Bears, however, see a frothy multiple as an accident waiting to happen.
For now, the balance is leaning slightly in the bulls’ favor. Let’s explore two reasons Tesla still looks like a buy, and one reason investors may want to stay away.
Reason #1 It’s Still a Buy: The Uptrend Is Still Intact
The strongest argument for staying constructive on Tesla is simple: price action. The long-term uptrend that began last spring remains intact, even after a few weeks of choppy trading.
The roughly $420 area where the stock sits now matters a great deal. Bulls have defended this level several times this year and so far have held it. As long as Tesla remains above this zone, the broader structure stays constructive, with higher lows still underpinning the chart. From a technical perspective, that leaves a legitimate path back toward the $500 region, where it briefly hit an all-time high in December.

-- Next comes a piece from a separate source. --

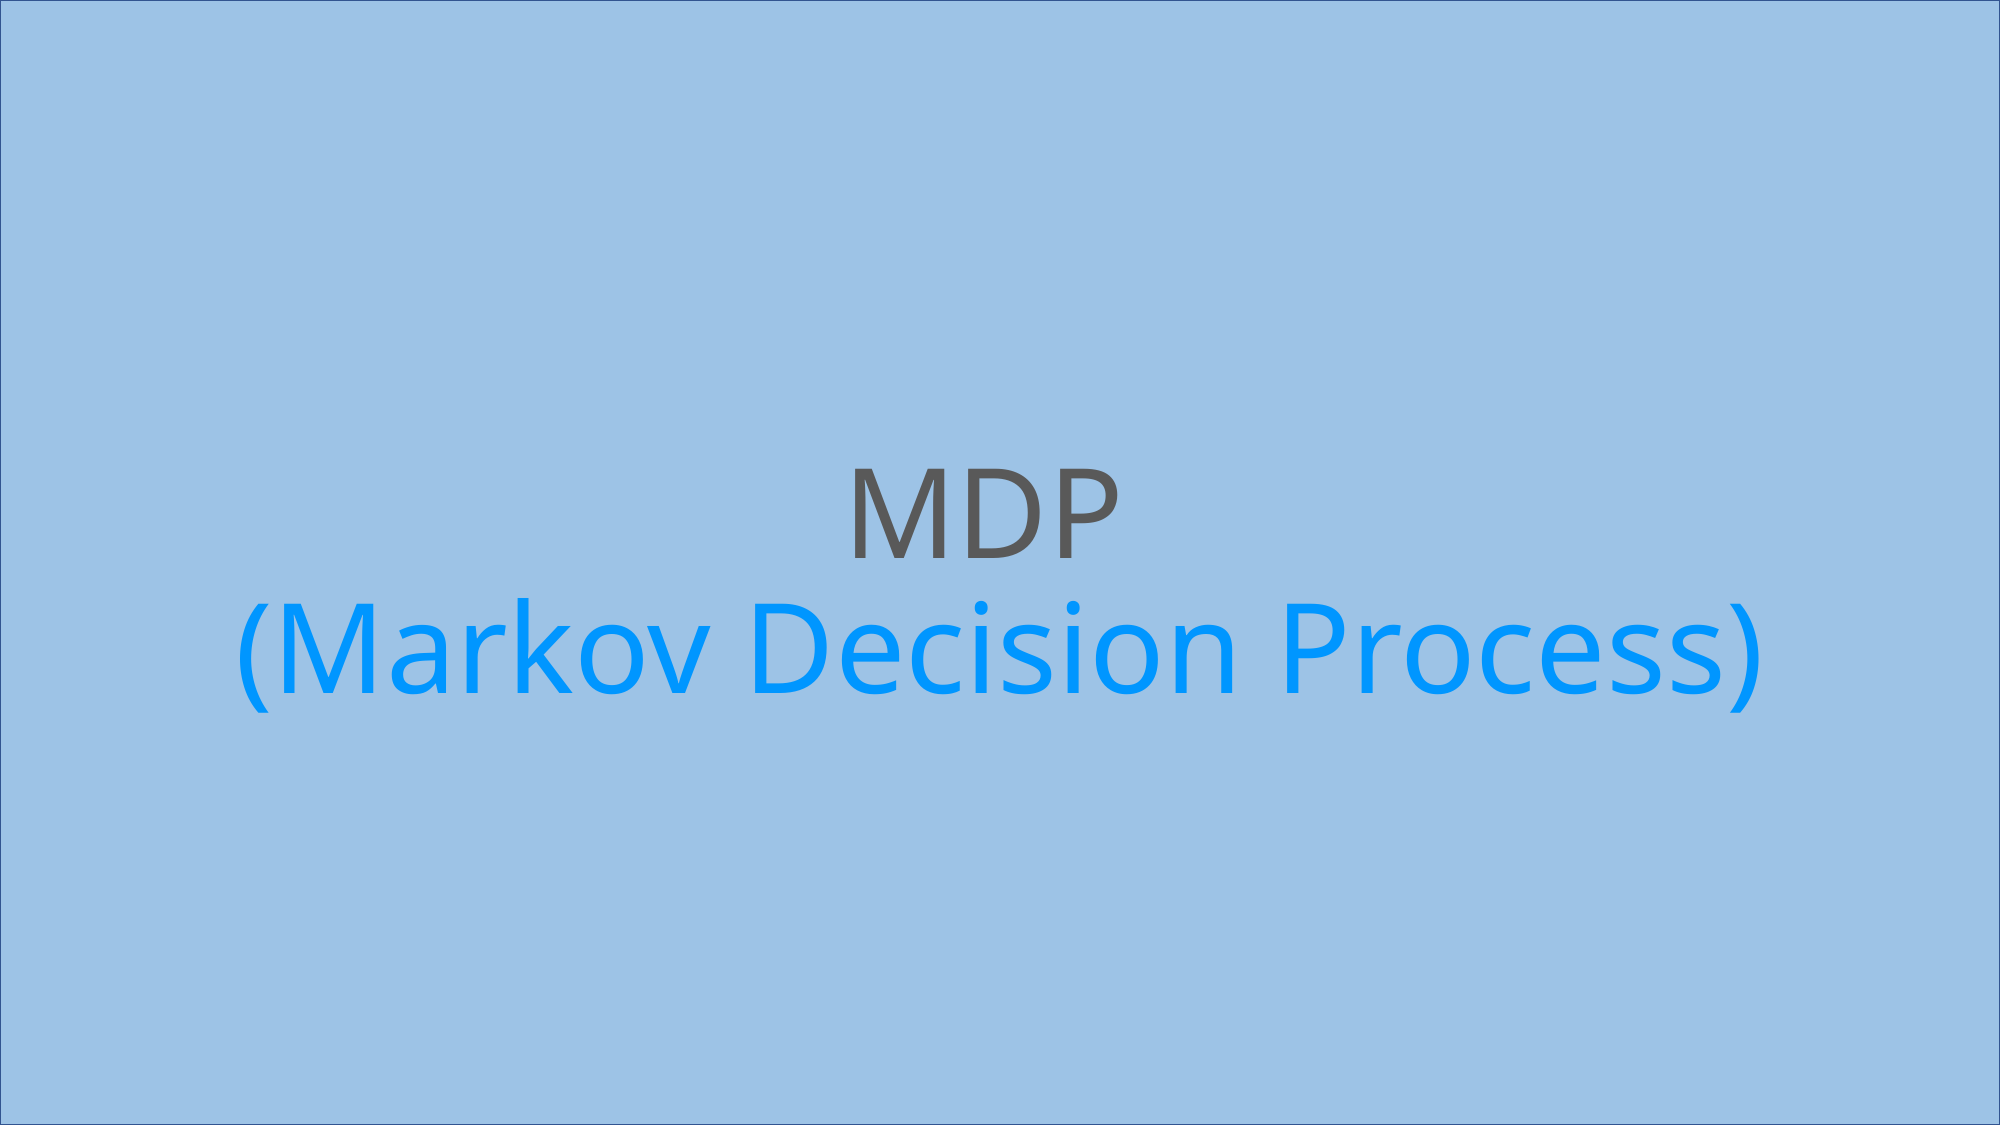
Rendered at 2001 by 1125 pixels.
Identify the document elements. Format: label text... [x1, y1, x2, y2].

title MDP (Markov Decision Process) [137, 260, 1863, 729]
text_box [0, 0, 2000, 1125]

That upside is far from guaranteed, especially given the inflated valuation. It will require consistent execution from Tesla’s leadership and growing conviction among bulls in the company’s long-term potential.
Reason #2 It’s Still a Buy: Analysts Are Still Backing the Story
Despite valuation concerns, analyst sentiment remains more supportive than many might expect.
In the past week, several firms reiterated Buy (or equivalent) ratings on Tesla, a clear vote of confidence in the company’s ability to keep growing.
Supportive voices include Deutsche Bank, Canaccord Genuity, and Piper Sandler. Each maintained a positive stance after earnings and issued refreshed price targets as high as $520 — roughly 25% above current levels.
The common thread in these bullish takes is confidence in Tesla’s ability to execute, scale, and continue shaping multiple high-growth markets simultaneously.
Analysts are essentially betting Tesla can remain the rare company that justifies extreme multiples for longer than seems rational.
Reason to Stay Away: A 400 P/E Is Playing With Dynamite
Now for the reality check. A post-earnings P/E ratio around 400 is not just expensive; it’s unforgiving. At this valuation, even small disappointments or minor negative updates could trigger a violent sell-off, since market sentiment often moves ahead of fundamentals.
There is no shortage of skeptics pointing this out. Phillip Securities recently set a price target of $215, and that wasn’t even the most bearish — JPMorgan’s $145 target calls for a drop of more than 65% from current levels.
These bearish views rest on a simple premise: no company, however high quality, should trade at this kind of multiple without near-perfection, and Tesla is far from perfect. With competition increasing, softer delivery numbers, and a CEO who courts controversy, bears argue there are easier ways to make money than buying a stock priced like this. That risk is real; investors must decide based on their own risk-reward tolerance.